WHAT THIS TASK INVOLVES - Repeat the listing below word for word, minus the pictures.

PROVIDED MATERIAL -
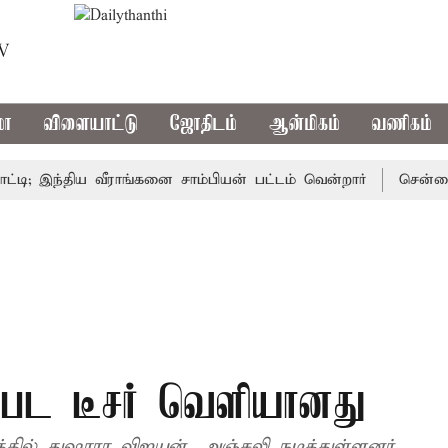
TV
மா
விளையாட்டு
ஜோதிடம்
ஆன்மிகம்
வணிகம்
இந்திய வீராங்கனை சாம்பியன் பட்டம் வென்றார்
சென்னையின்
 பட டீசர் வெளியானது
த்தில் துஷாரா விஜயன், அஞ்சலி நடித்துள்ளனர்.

ANSWER SECTION -
TV
மா
விளையாட்டு
ஜோதிடம்
ஆன்மிகம்
வணிகம்
இந்திய வீராங்கனை சாம்பியன் பட்டம் வென்றார்
சென்னையின்
 பட டீசர் வெளியானது
த்தில் துஷாரா விஜயன், அஞ்சலி நடித்துள்ளனர்.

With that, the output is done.